Saturday, February 11, 2012

A Chance to Go Underground

I have to say that this week's Blog Cruise about favorite field trips came at the perfect time.  A recent computer catastrophe wiped out our last three years worth of pictures, so seeing the photos and what I've written about on the blog has been extra special.  This is one of the first field trips we took when we moved to Missouri.  Here's what I wrote then:

One of Missouri's nicknames is The Cave State, with over 3000 caves on the registers.  There are several  "show caves" like the one Mark Twain made famous in Tom Sawyer or Meramec Caverns with its ads painted on barn roofs as far away as Indiana.  Schnickelfritz and I were going to a cave "open house" sponsored by the Dept. of Conservation,  so no electric lights or paved walkways,  In fact, here is the way the conservation newsletter describes it:

This hands-on exploration requires crawling on your stomach for several feet. Wear long pants, a long-sleeved shirt, and bring a flashlight. Helmets will be provided.

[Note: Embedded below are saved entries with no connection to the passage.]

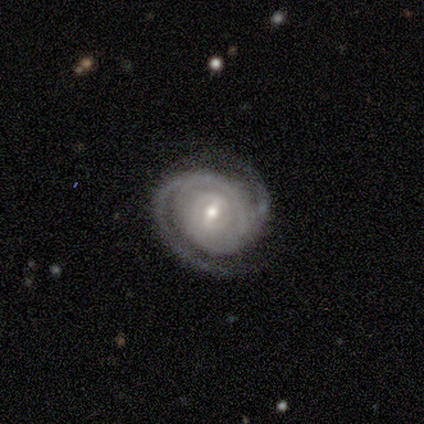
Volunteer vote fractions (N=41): Smooth or featured: featured or disk — 95% (smooth — 2%)
Edge-on disk: no — 97% (yes — 3%)
Bar: weak — 61% (strong — 21%)
Spiral arms: yes — 100%
Spiral winding: tight — 66% (medium — 34%)
Spiral arm count: 2 — 74% (can't tell — 16%)
Bulge size: moderate — 55% (small — 37%)
Merging: none — 65% (minor disturbance — 20%)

I had reservations as I was making reservations...lately Fritz has been afraid of dark hallways and the dark waterslide tunnel; what would he do when he experienced total darkness?  Would we see bats  and would they scare him?  I read him the description and asked if he wanted to try this and he answered yes.

There were 14 of us fitting helmets and checking flashlight batteries at the conservation center.  We followed a paved path for several hundred yards and then diverted across a dry creek bed and up a hill till we came to a rock wall with what appeared to be a cage sitting in front...but where was the opening?

 As our guide fiddled with the padlock, he explained that this was a "bathtub entrance," so named because you had to sit down as if you were in a tub and then slide feet first "down the drain."  He went on to say that no one had ever gotten physically stuck in the cave but getting an arm wedged or a helmet hitting the top of the opening can lead to people getting mentally stuck.  I looked down at my son to see if there was any apprehension...  Nope, as soon as our guide had disappeared Fritz hopped into the cage to pursue.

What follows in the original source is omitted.